## WHAT TO PRODUCE
Only the number is wanted: how many lines below include "Start"?

[[ INFORMATION SHOWN open ]]

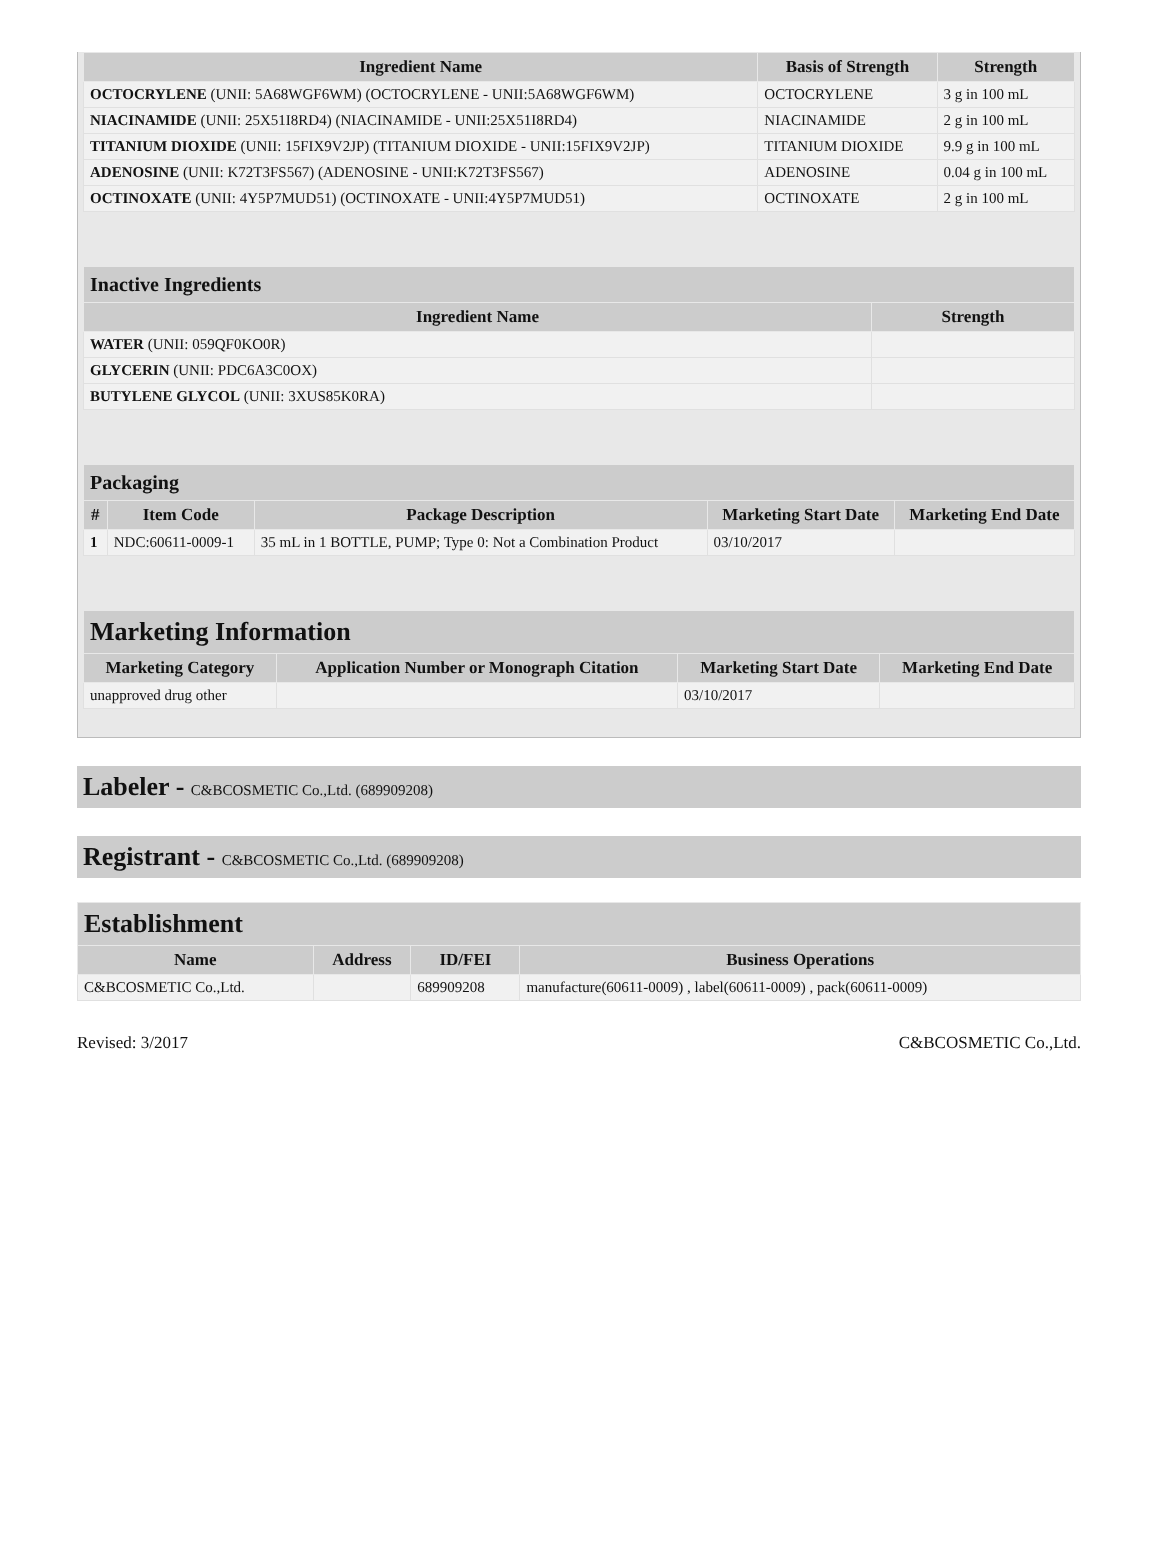| Ingredient Name | Basis of Strength | Strength |
| --- | --- | --- |
| OCTOCRYLENE (UNII: 5A68WGF6WM) (OCTOCRYLENE - UNII:5A68WGF6WM) | OCTOCRYLENE | 3 g in 100 mL |
| NIACINAMIDE (UNII: 25X51I8RD4) (NIACINAMIDE - UNII:25X51I8RD4) | NIACINAMIDE | 2 g in 100 mL |
| TITANIUM DIOXIDE (UNII: 15FIX9V2JP) (TITANIUM DIOXIDE - UNII:15FIX9V2JP) | TITANIUM DIOXIDE | 9.9 g in 100 mL |
| ADENOSINE (UNII: K72T3FS567) (ADENOSINE - UNII:K72T3FS567) | ADENOSINE | 0.04 g in 100 mL |
| OCTINOXATE (UNII: 4Y5P7MUD51) (OCTINOXATE - UNII:4Y5P7MUD51) | OCTINOXATE | 2 g in 100 mL |
| Inactive Ingredients | |
| --- | --- |
| Ingredient Name | Strength |
| WATER (UNII: 059QF0KO0R) | |
| GLYCERIN (UNII: PDC6A3C0OX) | |
| BUTYLENE GLYCOL (UNII: 3XUS85K0RA) | |
| Packaging | | | | |
| --- | --- | --- | --- | --- |
| # | Item Code | Package Description | Marketing Start Date | Marketing End Date |
| 1 | NDC:60611-0009-1 | 35 mL in 1 BOTTLE, PUMP; Type 0: Not a Combination Product | 03/10/2017 | |
| Marketing Information | | | |
| --- | --- | --- | --- |
| Marketing Category | Application Number or Monograph Citation | Marketing Start Date | Marketing End Date |
| unapproved drug other | | 03/10/2017 | |
Labeler - C&BCOSMETIC Co.,Ltd. (689909208)
Registrant - C&BCOSMETIC Co.,Ltd. (689909208)
| Establishment | | | |
| --- | --- | --- | --- |
| Name | Address | ID/FEI | Business Operations |
| C&BCOSMETIC Co.,Ltd. | | 689909208 | manufacture(60611-0009) , label(60611-0009) , pack(60611-0009) |
Revised: 3/2017 C&BCOSMETIC Co.,Ltd.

[[ INFORMATION SHOWN closed ]]

## TASK RESULT
2